银碳是宫里才有的东西,银碳和普通碳火的区别,就是它不会有太多的白烟,看上去就象没有燃着一般。如果她嫌殿里不温暖,是由于银碳看上去,好象没燃着一样,也是无可厚非的。
织物易燃,加上扇风,再好的银碳都能扇出白烟来。而她要的,就是这些白烟。
倘若他留意着她,一定会第一时间发现。
她这般说着,配合脸上的神情,与以往矜持、稳重的夕颜该是完全不一样的。
她要的,就是‘失忆后’的不一样。只用这份不一样,才能让她不至于陷进疏冷的僵局里。
毕竟,之前的夕颜,哀声求过他,都换来他绝情的话语。这,始终是横在彼时心里的障碍。
而,失去记忆,有些事,可以不清楚,不明白。
但,心里,想要知道的事情能弄清楚,明白就行了。
人,只能活一辈子,她不相信,还有下辈子的许诺。
长生殿的盟约如是,不过是后人完美的想象。
这一辈子,有些事一旦错过,就真的错过了。
她,不要!
从初八那晚后,整整五日,即便,她额上有伤,脸颊有伤,又刚刚早产,不曾恢复,但,除了张仲每日按时请脉换药外,他都好象忘了她这个人一般。
纵是太后也只来瞧了她一次,但,太后和他,对她来说,终究是两样的意味。
虽然,海儿每日,都会在固定的时间由张仲抱来陪她,可越是这样,她越是无法做到不去计较。
好吧,她无所谓,现在的她,不是有记忆的纳兰夕颜,再怎样,都无所谓啊。
如果,这是他演的戏,她偏要将这戏,还原成本来的真实。
于是,才有了今晚这一幕,如她所预料的,他来,可,只是来了。
他还是这么地淡漠,看着她这样可笑的举止,都这般的淡漠,仿佛和他无关一样
“你,”她颦了一下眉心,轻声问,“听她们说,你是我的夫君,是当朝的皇上,是么?”
‘夫君’这两个字说出,她本想在他的深黝的眼底,再辨到些什么,只是,那里,平静如一潭深池,一丝的澜意,都是没有的。

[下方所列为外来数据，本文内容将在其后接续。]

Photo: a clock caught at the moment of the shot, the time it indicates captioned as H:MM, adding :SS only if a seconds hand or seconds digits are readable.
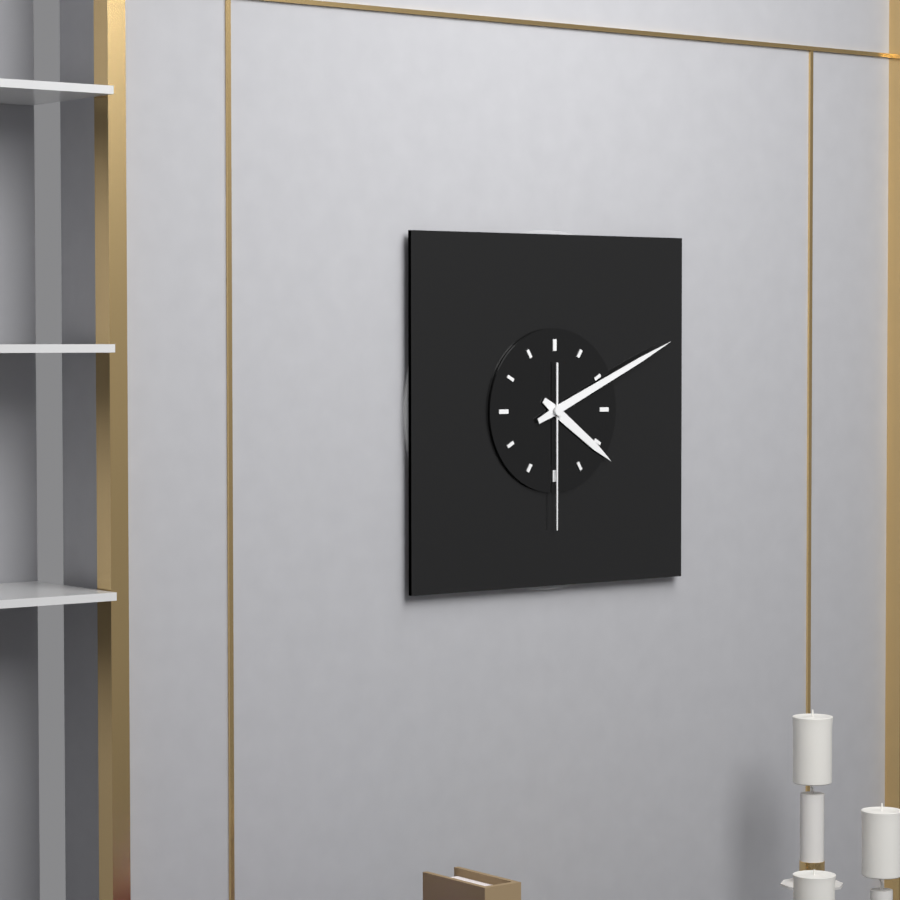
4:11:30
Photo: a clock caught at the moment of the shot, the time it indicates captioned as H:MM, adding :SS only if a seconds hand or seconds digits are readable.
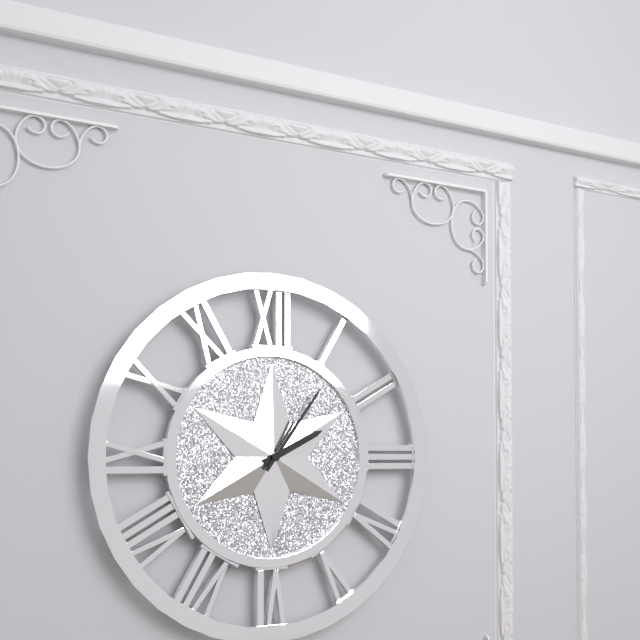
2:06
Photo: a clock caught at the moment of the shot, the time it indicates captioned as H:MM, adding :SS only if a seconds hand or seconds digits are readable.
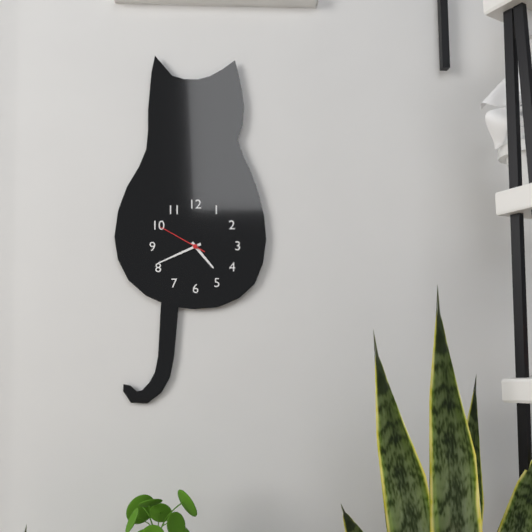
4:41:50
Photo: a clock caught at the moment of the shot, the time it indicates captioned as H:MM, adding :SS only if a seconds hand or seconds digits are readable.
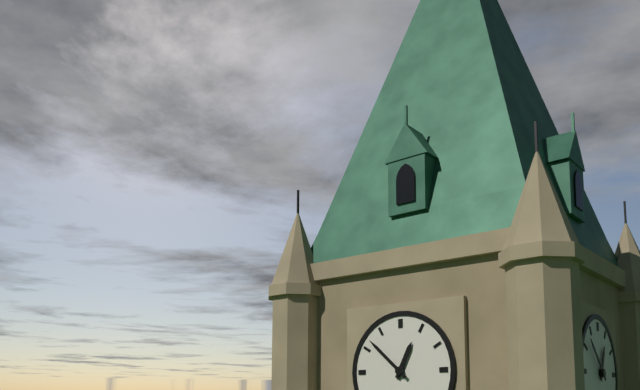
12:52
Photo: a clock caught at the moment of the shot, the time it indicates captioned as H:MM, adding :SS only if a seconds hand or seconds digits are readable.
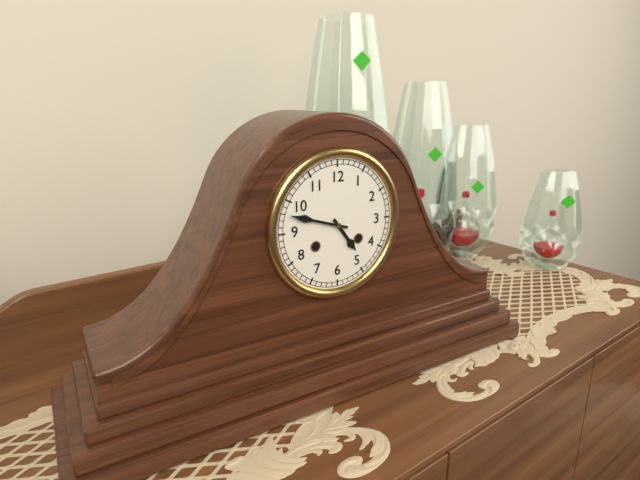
4:48
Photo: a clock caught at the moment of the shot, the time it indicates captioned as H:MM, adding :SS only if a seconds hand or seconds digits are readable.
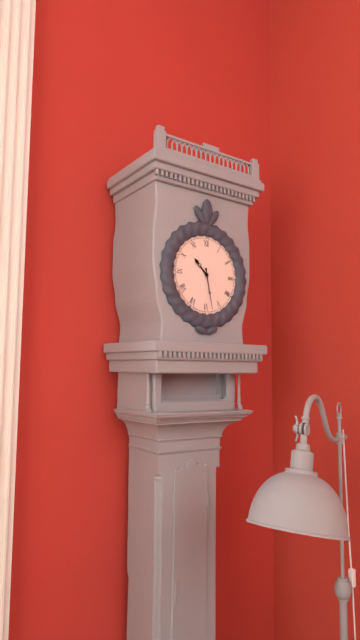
10:28
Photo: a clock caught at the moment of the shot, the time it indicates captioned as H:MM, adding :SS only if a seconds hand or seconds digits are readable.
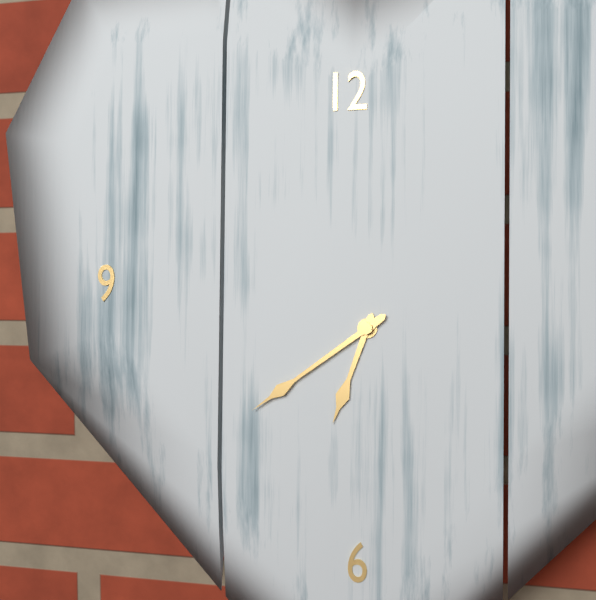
6:39
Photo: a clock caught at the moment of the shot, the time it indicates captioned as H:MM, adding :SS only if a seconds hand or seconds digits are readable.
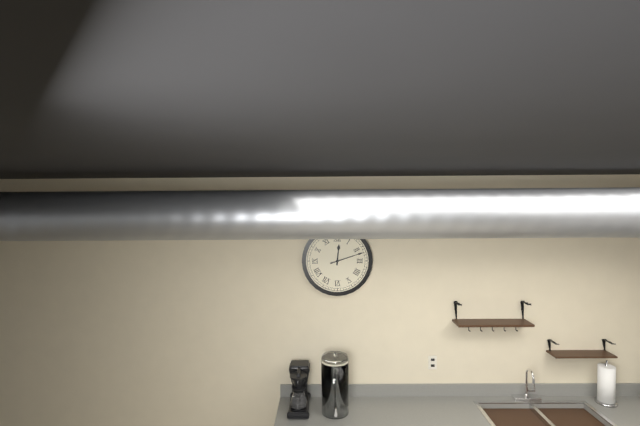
12:12
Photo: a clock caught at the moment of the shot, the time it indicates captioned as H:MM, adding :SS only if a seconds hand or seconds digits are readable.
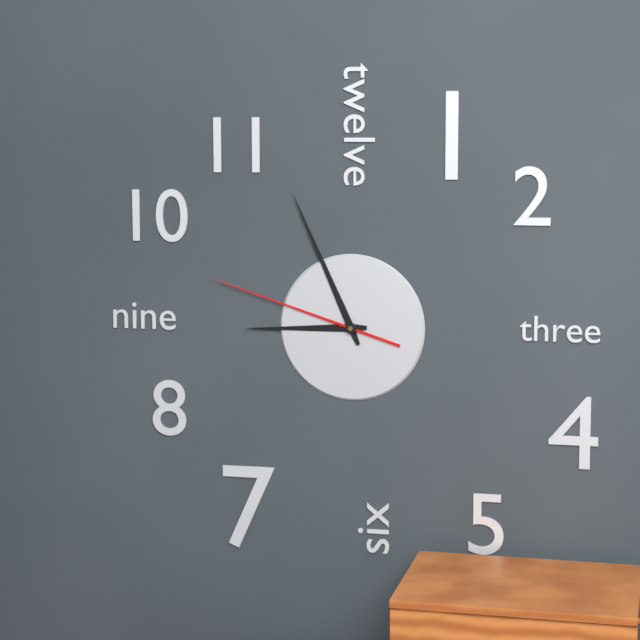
8:56:48
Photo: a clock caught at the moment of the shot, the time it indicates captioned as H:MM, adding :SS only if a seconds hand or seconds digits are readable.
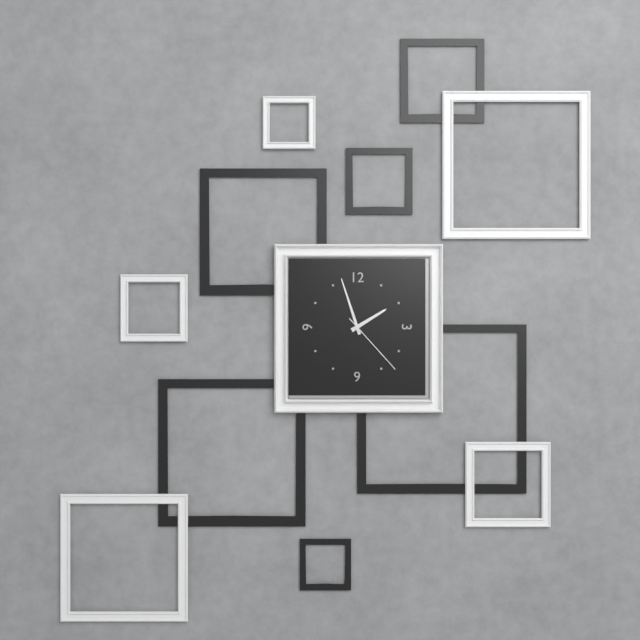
1:57:23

她蹲坐于榻前的毡毯上,即便是不冷的,按着他以前,也会把她抱起来送回榻上。
现在,他只是随着她问出这一句话,稍稍走近她几步,近到,她伸手就可触及的地方,但,这些距离,却不会再缩近。
他冷冷扫了一眼地上被她打翻的搁在碳盆上的香炉,里面,有些苏合香的香灰散落出来,顺着香灰望去,她莹白若玉瓷的足尖,微微的探了出来,有着贝壳一样的光泽。
贝壳,记起旋龙谷的海边,他曾予她的贝壳,于现在,于将来,只会成为一种凭吊。
“扶娘娘回去休息。另外,把银碳换成六盆普通的碳火。”他并不回答她问的话,仅是吩咐完这句,返身,就要离去。

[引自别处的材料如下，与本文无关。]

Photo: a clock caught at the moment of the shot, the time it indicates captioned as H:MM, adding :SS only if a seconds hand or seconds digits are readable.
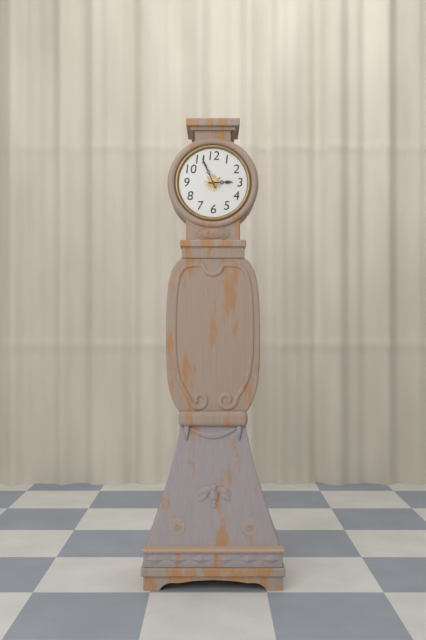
2:56
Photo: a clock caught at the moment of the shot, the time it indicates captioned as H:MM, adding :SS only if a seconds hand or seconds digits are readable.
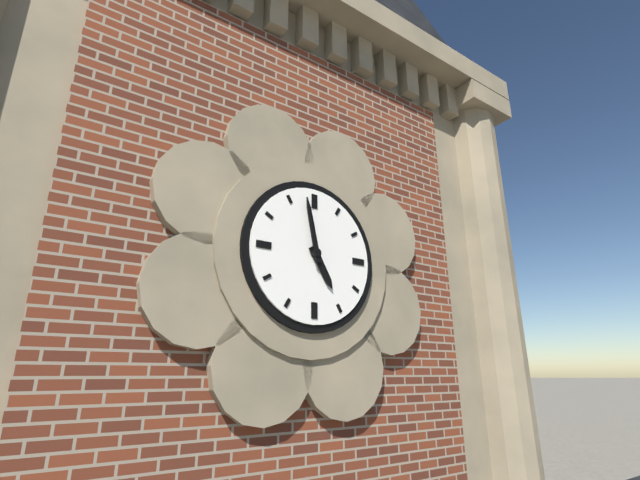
4:58
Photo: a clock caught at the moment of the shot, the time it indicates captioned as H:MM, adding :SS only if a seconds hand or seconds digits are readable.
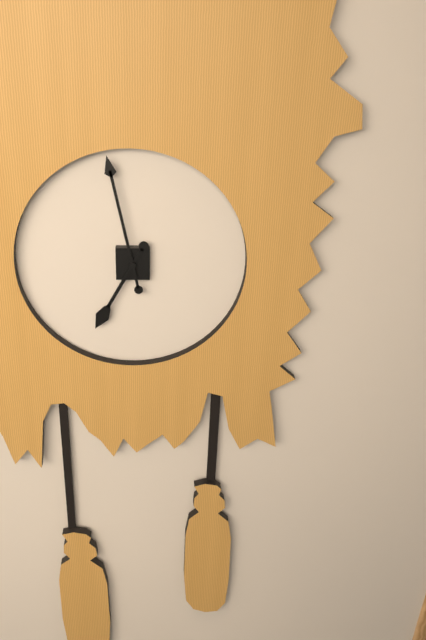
6:58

普通的碳火,会有夕颜所要的白烟,加上六盆的数量,白烟很多,也会很暖和。
但,谁都知道,那样的白烟是伤身的。
“皇上,这使不得吧,娘娘的身子如今受得起这普通的碳火么?”李公公不怕死地禀道。
万一,皇贵妃被这碳火薰出什么事来,这皇上可不会怪是自己下的这道吩咐,第一个怪的,一定是他没当好差。
即便,皇上和皇贵妃的关系看上去现在很是微妙,不过,有一点,李公公是确定的,那就是,皇上心里,记挂着皇贵妃,只这层记挂,就够让李公公识眼色地说出这句话的。
未待轩辕聿再开口,夕颜在他身后,嗫嚅道:
“我知道错了,但,银碳真的不暖和,您——”她有些犹豫,低下头,然后,鼓足勇气般复抬起脸来,道,“我可以去您的殿安置么?您是皇上,您的殿里应该是最暖和的吧。”
轩辕聿的心被她这句话,重重震了一下,果然,失忆的人,连说话都无畏了。
李公公的嘴随着夕颜说出的这句话,也来不及阖上,皇贵妃娘娘的话,真是够大胆的。
“我保证,我不会打扰到您的。我可以安置在小铺上的。”
她伸出手,想去够他的手,却被他的袍袖一拂,唇边含了冷笑地道:
“皇贵妃失忆失得连规矩都忘了不成?这话,可是身为贵妃该说的?”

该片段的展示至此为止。